“I started in the (auto repair) business in 1969 in North Portland,” says Ken Van Damme, owner of Ken Van Damme’s Automotive, which celebrated 20 years of business in January. “I worked at a gas station as a mechanic and pumping gas. Then in ‘84, I moved to a Mobil station at 33rd and Broadway.” The station still operates, having changed brand affiliation a few times throughout the years.
What has not changed is Van Damme’s interests and natural talent to tinker. He was born and raised in Clackamas, attending Clackamas High School where he took “the shops”: auto shop, wood shop and metal shop. He graduated in 1972.
In 1995, Van Damme purchased the building that housed Lackman’s Automotive and Towing at 6143 N.E. Sandy Blvd. and opened Ken Van Damme’s Automotive. For a while, when Van Damme was running a one-man shop, George Lackman helped him out by “driving my customers home. George was in his eighties at the time,” says Van Damme.
Van Damme’s has been running like a fine-tuned sports car ever since. Eight employees — including Van Damme’s nephew, Tom, and Dan Ford, the service writer — keep the 13-service-bay shop running. Ford is the longest-tenured employee at fourteen years. He and Van Damme have known each other since Ford was in his teens. Van Damme and all his technicians are ASE Master Tech Certified or ASE Certified, and the shop is AAA and NAPA approved.
“We think of ourselves as one-stop automobile care shopping,” says Rosemary Franklin, who ran Tune Rite with her husband, Henry, until the two shops merged in 2011. She now manages the Van Damme’s office with Ford. A customer can bring their car in for an oil change or tune-up and, if they need windshield work done at the same time, “we have connections with mobile glass companies that can handle that end at our site at the same time,” says Van Damme.
“Whatever your automobile problem is, call us. If we can’t handle it, we have connections that can. There are no stupid questions except the ones you don’t ask,” Van Damme says. Sometimes women are uncomfortable when it comes to talking to automotive people. “We don’t talk down to them. And from a comfort level for some women, Rosemary is a big plus for us in that way.”
Van Damme’s is a full-service shop, doing work on engines, drive axles, rear ends, electrical system maintenance and repairs, air conditioner work and computerized diagnostics. They can also handle your factory maintenance, do a pre-purchase vehicle inspection and keep you posted on recalls and other updates from the manufacturers. They sell tires, buying from five warehouses they work with. Other offerings include minor body work (molding, side mirrors, etc.) and discounted towing rates to their customers. They offer a 24,000-mile or two-year warranty on all their parts and labor.
And if you have a classic car, they can help you with that, too. They are well equipped to help with all aspects of restoring classic cars. “We build custom exhaust systems. We don’t just find a part here or there. We build the whole system for you,” says Van Damme. They even build pipes for other area shops on occasion.

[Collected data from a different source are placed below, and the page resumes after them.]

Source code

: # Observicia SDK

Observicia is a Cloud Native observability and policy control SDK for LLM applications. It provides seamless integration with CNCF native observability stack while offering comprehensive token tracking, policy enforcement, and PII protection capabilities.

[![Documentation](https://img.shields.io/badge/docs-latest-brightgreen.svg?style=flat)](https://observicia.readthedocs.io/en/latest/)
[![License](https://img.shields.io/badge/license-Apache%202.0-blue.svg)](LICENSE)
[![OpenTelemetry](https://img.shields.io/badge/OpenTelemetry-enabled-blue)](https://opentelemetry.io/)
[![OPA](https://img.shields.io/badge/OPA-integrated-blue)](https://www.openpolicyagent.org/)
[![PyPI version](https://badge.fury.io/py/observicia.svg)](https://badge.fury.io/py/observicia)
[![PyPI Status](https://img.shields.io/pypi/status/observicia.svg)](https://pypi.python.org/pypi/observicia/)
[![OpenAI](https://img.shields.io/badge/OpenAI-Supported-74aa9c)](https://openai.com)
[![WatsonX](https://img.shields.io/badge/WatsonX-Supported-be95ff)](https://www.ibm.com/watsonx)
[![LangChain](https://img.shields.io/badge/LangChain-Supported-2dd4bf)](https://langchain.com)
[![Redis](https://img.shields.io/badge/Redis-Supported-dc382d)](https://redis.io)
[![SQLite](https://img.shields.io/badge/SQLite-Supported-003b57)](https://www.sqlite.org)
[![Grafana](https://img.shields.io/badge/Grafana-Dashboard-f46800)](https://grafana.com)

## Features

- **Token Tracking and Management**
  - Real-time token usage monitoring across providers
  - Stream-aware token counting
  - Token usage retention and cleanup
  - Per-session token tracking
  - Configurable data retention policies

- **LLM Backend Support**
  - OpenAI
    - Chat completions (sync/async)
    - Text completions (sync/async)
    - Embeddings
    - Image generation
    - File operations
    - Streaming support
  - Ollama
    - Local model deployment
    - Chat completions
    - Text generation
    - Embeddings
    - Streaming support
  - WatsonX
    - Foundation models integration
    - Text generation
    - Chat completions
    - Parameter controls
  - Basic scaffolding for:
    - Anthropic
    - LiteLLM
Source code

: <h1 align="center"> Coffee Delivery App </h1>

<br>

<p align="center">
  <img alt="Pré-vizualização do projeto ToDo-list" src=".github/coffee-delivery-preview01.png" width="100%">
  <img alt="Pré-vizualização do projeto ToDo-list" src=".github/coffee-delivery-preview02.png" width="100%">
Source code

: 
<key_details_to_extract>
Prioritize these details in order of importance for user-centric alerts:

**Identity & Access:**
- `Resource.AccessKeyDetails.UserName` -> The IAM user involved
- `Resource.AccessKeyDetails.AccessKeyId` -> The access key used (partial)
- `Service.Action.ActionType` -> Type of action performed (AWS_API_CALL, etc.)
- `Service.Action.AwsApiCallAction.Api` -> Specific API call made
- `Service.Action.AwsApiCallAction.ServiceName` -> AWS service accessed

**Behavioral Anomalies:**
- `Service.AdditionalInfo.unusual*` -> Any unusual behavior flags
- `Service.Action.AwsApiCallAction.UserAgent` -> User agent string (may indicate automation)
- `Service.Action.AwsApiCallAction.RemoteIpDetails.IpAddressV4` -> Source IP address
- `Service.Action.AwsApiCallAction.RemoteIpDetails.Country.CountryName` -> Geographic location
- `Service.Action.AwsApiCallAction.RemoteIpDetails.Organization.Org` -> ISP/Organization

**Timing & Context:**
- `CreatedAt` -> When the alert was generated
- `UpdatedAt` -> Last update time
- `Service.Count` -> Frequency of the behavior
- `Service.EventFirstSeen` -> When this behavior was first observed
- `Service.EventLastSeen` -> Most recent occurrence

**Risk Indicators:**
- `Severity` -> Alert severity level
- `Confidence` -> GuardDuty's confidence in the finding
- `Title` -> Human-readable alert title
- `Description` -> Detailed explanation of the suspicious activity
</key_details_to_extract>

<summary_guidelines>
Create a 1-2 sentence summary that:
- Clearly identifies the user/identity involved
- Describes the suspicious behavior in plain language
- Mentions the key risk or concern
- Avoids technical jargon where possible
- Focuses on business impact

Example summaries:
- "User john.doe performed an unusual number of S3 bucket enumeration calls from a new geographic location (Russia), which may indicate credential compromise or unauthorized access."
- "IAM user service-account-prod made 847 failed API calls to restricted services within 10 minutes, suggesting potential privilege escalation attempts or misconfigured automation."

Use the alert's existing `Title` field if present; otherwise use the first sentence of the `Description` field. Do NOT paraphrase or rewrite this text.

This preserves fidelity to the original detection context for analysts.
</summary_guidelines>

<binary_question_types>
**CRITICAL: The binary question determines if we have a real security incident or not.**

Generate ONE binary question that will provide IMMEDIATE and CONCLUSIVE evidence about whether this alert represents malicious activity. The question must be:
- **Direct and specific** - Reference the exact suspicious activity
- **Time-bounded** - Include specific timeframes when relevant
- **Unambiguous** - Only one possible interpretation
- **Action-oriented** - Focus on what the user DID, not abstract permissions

The shop is eco-friendly, recycling all oils and fluids. They even recycle their oil filters, which are approved for disposal in the landfill. It seems like the right thing to do.
And that’s a big part of Van Damme’s approach. When the shop does an oil change, they will conduct a full inspection of the vehicle at no extra charge. Their AAA and NAPA customer service satisfaction is in the high 90s. They offer Senior and AAA discounts, and run specials and promotions throughout the year. And Ken and his team give back, as members of the Eastside Professionals Association (since 1996) and through toy and school supply drives connected with Doernbecher’s Children’s Hospital. “We collect toys and supplies and, in the future, we will donate a percentage of the business on certain days to charity,” says Van Damme.
So how does Van Damme feel about being in Northeast for 20 years? “It’s a neighborhood. It’s not a commercial zone. Most customers live in the neighborhood and have become friends. People walking by with their dogs stop in for a dog biscuit,” he says. And kids he coached in baseball years ago are now adults that stop in the shop to say hello and to do business with Van Damme’s.
“I still have a few customers back from ’69 and’70. Lots of long-time loyal customers,” Van Damme says.